As she believed in my potential, she also often discussed me moving on to take up Headship but at that time, I had no desire to do so. I felt I still had so much learning to do. It also felt like every year had fresh challenges and I was waiting for a period of professional stability. Learning to be a Headteacher in that period of change seemed like madness. Although, eventually she persuaded me to apply for the headship of a new school.

It was widely believed that the local authority wanted to appoint a man in a suit. I was assured that I was not appointable. An outspoken black woman with mad hair did not fit the bill. Throughout the first day of interview I felt completely removed from my reality and when I was invited back for the second day of interview I was convinced that it was purely to make up numbers and to keep the local union groups quiet.

I had nothing to lose, took a risk and like my previous Heads had done in their own way, I shared my vision. I went as me and spoke as me. I was staggered to receive a call later that afternoon offering me the post. My school community went into huge celebrations. My success was their success.

I’d got the post but I was in pure terror. I wasn’t ready, I didn’t expect to be appointed, and I was full of self-doubt. One day I couldn’t contain my terror any longer and I found myself sobbing in my office, unusual for me.

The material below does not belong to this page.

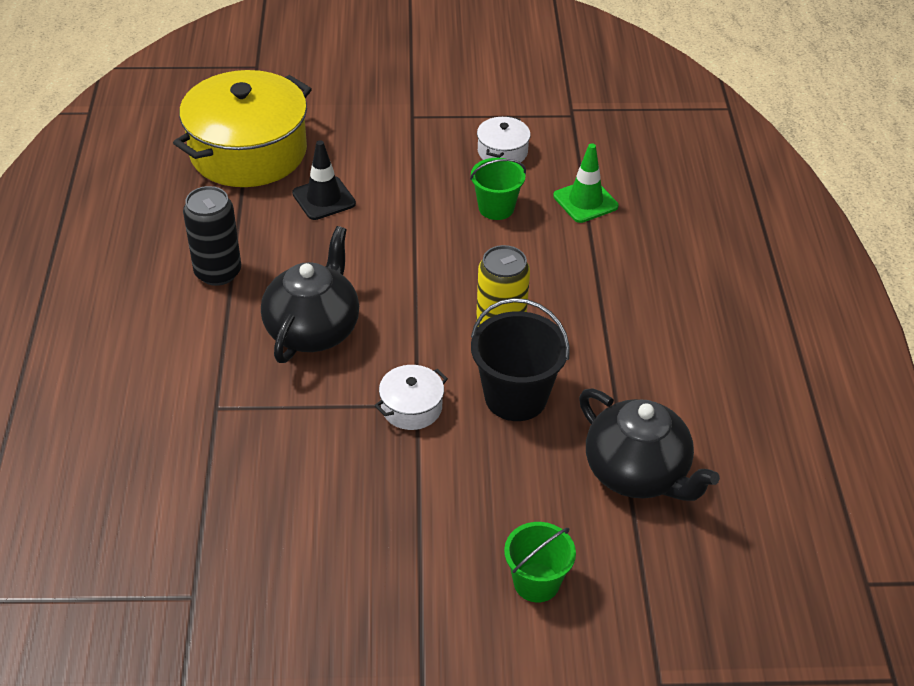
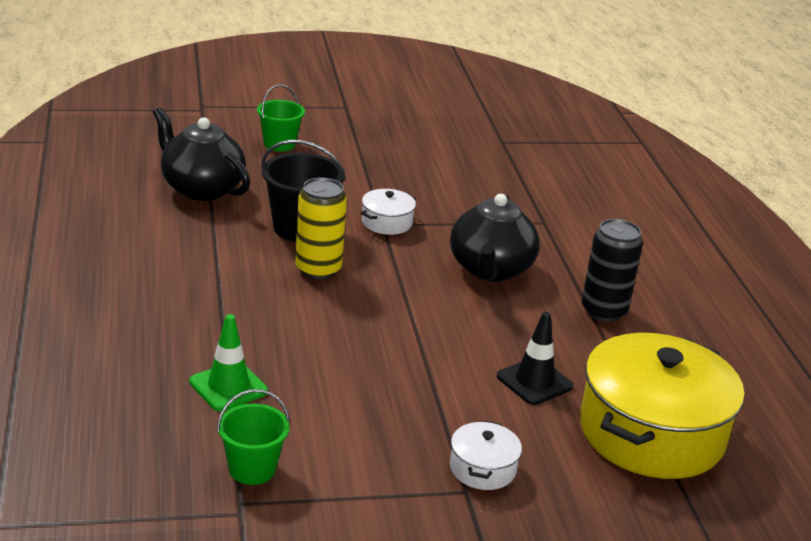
camera: 170 degrees right, 15 degrees down
green bucket [470,158,526,220] -> green bucket moved to [217,389,290,485]
white pot [477,116,531,162] -> white pot moved to [450,420,522,490]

A colleague found me, actively listened and made it ok for me not be ok. The next day she bought in a copy of “Feel the Fear and Do It Anyway” by Susan Jeffers. The book, the words my colleague had said to me and the fact that my Headteacher and those who had appointed me had seen something in me, proved a huge reassurance in the months that followed.

All these experiences proved vital, several later I was invited by the LEA to support a local school that was in trouble.

Everyone wanted the school to change but improvement was slow as no one wanted to change the way in which they worked and tensions were beginning to reach boiling point. I was just putting out fires, making the cosmetic changes that my Local Authority wanted to see as I was under heavy pressure to turn around the school. I found myself really implementing their vision rather than my own. Leadership was also at its most stressful and difficult, as I had allowed myself to doubt what I believed needed to be done rather than trusting in myself.

One day, I decided things needed to change. I remembered the examples of my Heads who had inspired me, how they had had the courage to lead authentically. Like them, I needed to take up my authority and put my own vision in place and what I believed in.

As soon as I started doing that, things became much easier. I was a better leader for the staff as I was able to share my vision with them and there was greater transparency. I made changes to bring community cohesion and developed practice for the good of all. From that point onwards, the school quickly became much more collaborative and we gained school stability. It had taken all of my courage to stand up against local policy but it worked and quickly the school rose to success.

The whole experience had brought home to me that headship can be managed and success can only be achieved by being authentic, believing in yourself and remaining true to your vision, like my former Heads had done when I was a teacher.

I had learned the hard way that following the vision of others does not bring the success I enjoy. It takes courage and we have to give ourselves permission to lead authentically. However, when we are true to our vision it brings happiness and joy in what we do and it brings security to those around us.